Over the next six years, Campbell would finish second in the WA Premiership three times, before attaining the first of seven in 1935 and his second during World War Two, in 1941. After that,

Campbell joined the war effort, becoming part of the army’s auxiliary horse transport unit, then four more premierships came in the 1950s and the seventh and last in 1963.

Back in 1930, Campbell had purchased stables at Ascot and for 51 years would train from that establishment, until his retirement in 1981.

For that half-century, Campbell’s leading owner was Furza Brady, a former jockey and bookmaker, and for whom he would win a WA Derby and a Sires Produce Stakes with Nicopolis, and a Perth Cup with Kingscote.

That victory, in 1948, saw Campbell and Brady rip some £18,000 from bookies, a result almost unheard of in size. The cost of an average Australian home was around £2000 at the time, so the

Kingscote plunge was worth between $1.5million and $2million in contemporary terms. Campbell won a second Perth Cup in 1969 with redoubtable stayer, Jenark, who ran a race record with top jockey, Frank Treen, aboard. Jenark also won a Kalgoorlie Cup and an Anniversary Cup for Campbell.

Campbell’s one major disruption to his career came in 1957, when stewards disqualified him for a year following the WA Derby win of Nhargo.

To quote Campbell: “The stewards said it was a form reversal, but there was a lot of jealousy involved in our success.
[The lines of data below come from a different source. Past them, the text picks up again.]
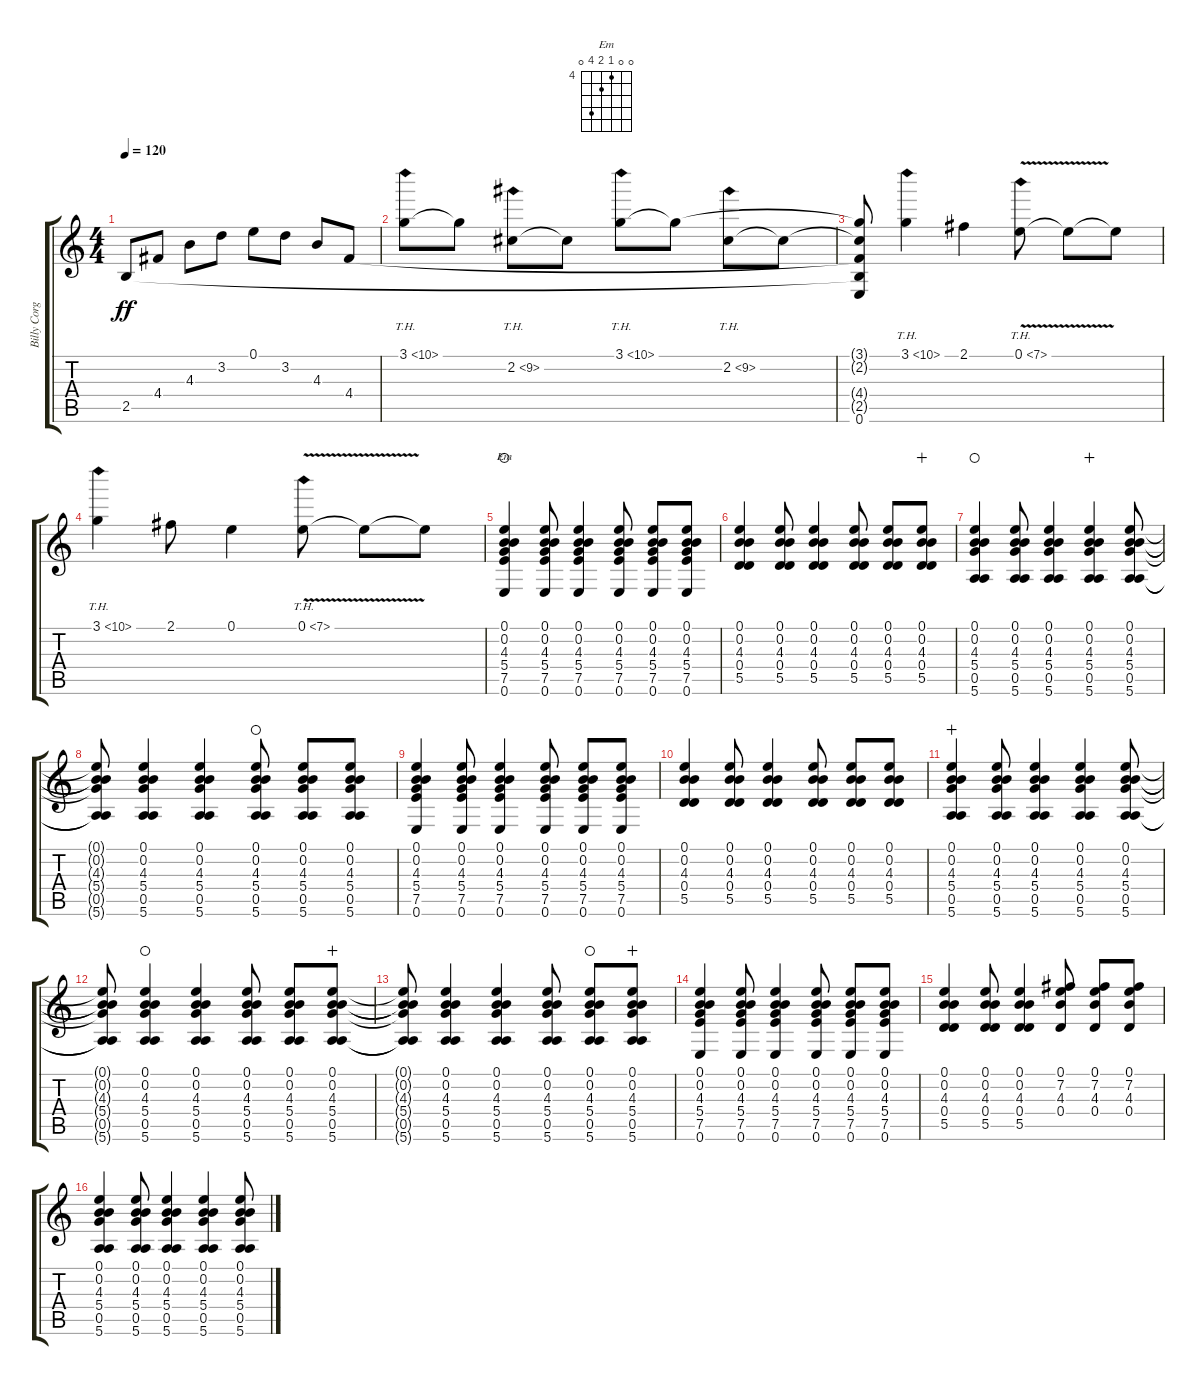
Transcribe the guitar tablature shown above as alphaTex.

\track ("Billy Corgan" "Billy Corg") {instrument distortionguitar bank 7}
\staff {score tabs}
\tuning (E4 B3 G3 D3 A2 E2) {hide}
\chord ("Em" 0 0 4 5 7 0) {firstfret 4}
\ts (4 4)
\tempo 120
\clef g2
\ks c
2.5.8{dy ff} 4.4.8 4.3.8 3.2.8 0.1.8 3.2.8 4.3.8 4.4.8 |
3.1{th 7}.8 3.1{t}.8 2.2{th 7}.8 2.2{t}.8 3.1{th 7}.8 3.1{t}.8 2.2{th 7}.8 2.2{t}.8 |
(3.1{t} 2.2{t} 4.4{t} 2.5{t} 0.6).8 3.1{th 7}.4 2.1.4 0.1{th 7 v}.8 0.1{t}.8 0.1{t}.8 |
3.1{th 7}.4 2.1.8 0.1.4 0.1{th 7 v}.8 0.1{t}.8 0.1{t}.8 |
(0.1 0.2 4.3 5.4 7.5 0.6).4{ch "Em" volume 16 waho} (0.1 0.2 4.3 5.4 7.5 0.6).8 (0.1 0.2 4.3 5.4 7.5 0.6).4 (0.1 0.2 4.3 5.4 7.5 0.6).8 (0.1 0.2 4.3 5.4 7.5 0.6).8 (0.1 0.2 4.3 5.4 7.5 0.6).8 |
(0.1 0.2 4.3 0.4 5.5).4 (0.1 0.2 4.3 0.4 5.5).8 (0.1 0.2 4.3 0.4 5.5).4 (0.1 0.2 4.3 0.4 5.5).8 (0.1 0.2 4.3 0.4 5.5).8 (0.1 0.2 4.3 0.4 5.5).8{wahc} |
(0.1 0.2 4.3 5.4 0.5 5.6).4{waho} (0.1 0.2 4.3 5.4 0.5 5.6).8 (0.1 0.2 4.3 5.4 0.5 5.6).4 (0.1 0.2 4.3 5.4 0.5 5.6).4{wahc} (0.1 0.2 4.3 5.4 0.5 5.6).8 |
(0.1{t} 0.2{t} 4.3{t} 5.4{t} 0.5{t} 5.6{t}).8 (0.1 0.2 4.3 5.4 0.5 5.6).4 (0.1 0.2 4.3 5.4 0.5 5.6).4 (0.1 0.2 4.3 5.4 0.5 5.6).8{waho} (0.1 0.2 4.3 5.4 0.5 5.6).8 (0.1 0.2 4.3 5.4 0.5 5.6).8 |
(0.1 0.2 4.3 5.4 7.5 0.6).4 (0.1 0.2 4.3 5.4 7.5 0.6).8 (0.1 0.2 4.3 5.4 7.5 0.6).4 (0.1 0.2 4.3 5.4 7.5 0.6).8 (0.1 0.2 4.3 5.4 7.5 0.6).8 (0.1 0.2 4.3 5.4 7.5 0.6).8 |
(0.1 0.2 4.3 0.4 5.5).4 (0.1 0.2 4.3 0.4 5.5).8 (0.1 0.2 4.3 0.4 5.5).4 (0.1 0.2 4.3 0.4 5.5).8 (0.1 0.2 4.3 0.4 5.5).8 (0.1 0.2 4.3 0.4 5.5).8 |
(0.1 0.2 4.3 5.4 0.5 5.6).4{wahc} (0.1 0.2 4.3 5.4 0.5 5.6).8 (0.1 0.2 4.3 5.4 0.5 5.6).4 (0.1 0.2 4.3 5.4 0.5 5.6).4 (0.1 0.2 4.3 5.4 0.5 5.6).8 |
(0.1{t} 0.2{t} 4.3{t} 5.4{t} 0.5{t} 5.6{t}).8 (0.1 0.2 4.3 5.4 0.5 5.6).4{waho} (0.1 0.2 4.3 5.4 0.5 5.6).4 (0.1 0.2 4.3 5.4 0.5 5.6).8 (0.1 0.2 4.3 5.4 0.5 5.6).8 (0.1 0.2 4.3 5.4 0.5 5.6).8{wahc} |
(0.1{t} 0.2{t} 4.3{t} 5.4{t} 0.5{t} 5.6{t}).8 (0.1 0.2 4.3 5.4 0.5 5.6).4 (0.1 0.2 4.3 5.4 0.5 5.6).4 (0.1 0.2 4.3 5.4 0.5 5.6).8 (0.1 0.2 4.3 5.4 0.5 5.6).8{waho} (0.1 0.2 4.3 5.4 0.5 5.6).8{wahc} |
(0.1 0.2 4.3 5.4 7.5 0.6).4 (0.1 0.2 4.3 5.4 7.5 0.6).8 (0.1 0.2 4.3 5.4 7.5 0.6).4 (0.1 0.2 4.3 5.4 7.5 0.6).8 (0.1 0.2 4.3 5.4 7.5 0.6).8 (0.1 0.2 4.3 5.4 7.5 0.6).8 |
(0.1 0.2 4.3 0.4 5.5).4 (0.1 0.2 4.3 0.4 5.5).8 (0.1 0.2 4.3 0.4 5.5).4 (0.1 7.2 4.3 0.4).8 (0.1 7.2 4.3 0.4).8 (0.1 7.2 4.3 0.4).8 |
(0.1 0.2 4.3 5.4 0.5 5.6).4 (0.1 0.2 4.3 5.4 0.5 5.6).8 (0.1 0.2 4.3 5.4 0.5 5.6).4 (0.1 0.2 4.3 5.4 0.5 5.6).4 (0.1 0.2 4.3 5.4 0.5 5.6).8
There was no way Nhargo was pulled up with nine stone on his back the previous Saturday.”

Aside from the Nhargo debacle, Campbell won WA Derbies with Nicopolis, Little Empire and Pantheist. He won the Railway Stakes with Big Bob and the brilliant mare, Millefleurs, and complementing his Perth Cup wins with Kingscote and Jenark he also ran second in three others, beaten less than a head in all of them.

Campbell also prepped the winners of six Champion Breeders Stakes, three Easter Cups, two Sires Produce Stakes, a WA St Leger and a Karrakatta Plate.
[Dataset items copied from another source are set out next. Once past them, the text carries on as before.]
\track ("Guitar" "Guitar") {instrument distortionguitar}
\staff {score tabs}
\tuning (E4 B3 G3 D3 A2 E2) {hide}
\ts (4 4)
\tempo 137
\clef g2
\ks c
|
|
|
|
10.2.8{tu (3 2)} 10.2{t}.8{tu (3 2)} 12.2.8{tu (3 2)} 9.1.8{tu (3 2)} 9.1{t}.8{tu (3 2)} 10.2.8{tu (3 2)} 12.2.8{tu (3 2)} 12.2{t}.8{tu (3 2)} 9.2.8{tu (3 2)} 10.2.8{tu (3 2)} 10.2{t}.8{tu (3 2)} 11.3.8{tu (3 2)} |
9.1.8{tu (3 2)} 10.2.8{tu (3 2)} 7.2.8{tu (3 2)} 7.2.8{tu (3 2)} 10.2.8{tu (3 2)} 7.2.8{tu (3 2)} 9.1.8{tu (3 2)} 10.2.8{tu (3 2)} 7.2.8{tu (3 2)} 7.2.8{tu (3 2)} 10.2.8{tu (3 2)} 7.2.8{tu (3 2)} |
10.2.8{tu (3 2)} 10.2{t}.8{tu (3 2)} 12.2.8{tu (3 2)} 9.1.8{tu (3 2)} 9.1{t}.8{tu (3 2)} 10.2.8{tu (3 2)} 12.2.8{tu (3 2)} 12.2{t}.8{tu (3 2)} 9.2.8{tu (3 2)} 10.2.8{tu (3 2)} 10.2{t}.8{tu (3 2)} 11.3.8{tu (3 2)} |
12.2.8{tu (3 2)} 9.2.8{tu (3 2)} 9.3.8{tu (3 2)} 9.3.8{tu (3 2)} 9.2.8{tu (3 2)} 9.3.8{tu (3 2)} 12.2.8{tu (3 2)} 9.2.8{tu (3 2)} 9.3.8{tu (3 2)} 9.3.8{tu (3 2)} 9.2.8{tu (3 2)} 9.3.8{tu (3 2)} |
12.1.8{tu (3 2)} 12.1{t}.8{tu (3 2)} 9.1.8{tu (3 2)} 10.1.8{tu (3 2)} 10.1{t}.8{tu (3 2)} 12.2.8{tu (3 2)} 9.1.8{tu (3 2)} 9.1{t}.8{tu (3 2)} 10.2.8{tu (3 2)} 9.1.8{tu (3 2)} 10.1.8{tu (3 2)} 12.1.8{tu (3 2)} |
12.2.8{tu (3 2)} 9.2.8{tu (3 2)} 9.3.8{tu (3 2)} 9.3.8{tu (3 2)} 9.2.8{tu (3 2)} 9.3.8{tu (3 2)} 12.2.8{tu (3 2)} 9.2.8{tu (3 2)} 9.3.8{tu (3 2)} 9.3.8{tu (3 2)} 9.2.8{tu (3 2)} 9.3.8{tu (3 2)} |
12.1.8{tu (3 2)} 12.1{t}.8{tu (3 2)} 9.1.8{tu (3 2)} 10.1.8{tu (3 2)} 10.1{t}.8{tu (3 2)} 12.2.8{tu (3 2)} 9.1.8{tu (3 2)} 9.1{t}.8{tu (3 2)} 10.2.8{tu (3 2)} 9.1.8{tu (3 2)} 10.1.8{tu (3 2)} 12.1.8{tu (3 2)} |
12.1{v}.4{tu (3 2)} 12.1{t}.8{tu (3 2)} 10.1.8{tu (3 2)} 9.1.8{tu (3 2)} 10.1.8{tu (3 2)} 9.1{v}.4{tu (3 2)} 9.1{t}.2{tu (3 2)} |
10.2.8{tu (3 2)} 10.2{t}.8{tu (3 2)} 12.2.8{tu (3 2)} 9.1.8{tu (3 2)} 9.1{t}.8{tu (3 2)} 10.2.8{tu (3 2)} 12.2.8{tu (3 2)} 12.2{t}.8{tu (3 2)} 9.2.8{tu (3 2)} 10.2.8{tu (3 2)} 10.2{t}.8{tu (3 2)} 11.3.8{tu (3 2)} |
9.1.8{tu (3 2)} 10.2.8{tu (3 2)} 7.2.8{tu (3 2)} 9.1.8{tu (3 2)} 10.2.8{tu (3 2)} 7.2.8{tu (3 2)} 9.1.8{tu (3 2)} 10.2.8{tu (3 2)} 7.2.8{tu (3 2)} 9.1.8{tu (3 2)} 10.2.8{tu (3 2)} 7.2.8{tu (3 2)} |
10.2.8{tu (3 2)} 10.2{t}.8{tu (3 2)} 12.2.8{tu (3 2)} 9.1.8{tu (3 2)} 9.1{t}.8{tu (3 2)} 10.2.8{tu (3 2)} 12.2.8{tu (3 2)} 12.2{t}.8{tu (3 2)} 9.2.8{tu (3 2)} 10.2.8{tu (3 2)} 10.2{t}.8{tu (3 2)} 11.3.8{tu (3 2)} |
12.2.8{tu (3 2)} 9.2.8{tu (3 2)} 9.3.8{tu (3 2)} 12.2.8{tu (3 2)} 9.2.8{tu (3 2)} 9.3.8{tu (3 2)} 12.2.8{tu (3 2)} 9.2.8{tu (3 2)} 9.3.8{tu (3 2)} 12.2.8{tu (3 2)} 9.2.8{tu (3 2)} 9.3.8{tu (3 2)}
Campbell’s 1969 Champion Fillies Stakes winner, Polo Jane, later birthed Perth and Brisbane Cups winner, Muros.

One last testament to Jock Campbell’s impact and longevity in racing came in 1954. He trained a winning double at Ascot with Boab and All Stakes. He had also trained both the dam and the granddam of both thoroughbreds.

Jock Campbell died in 1988, aged 87, but alive forever in the WA Racing Industry’s Hall of Fame.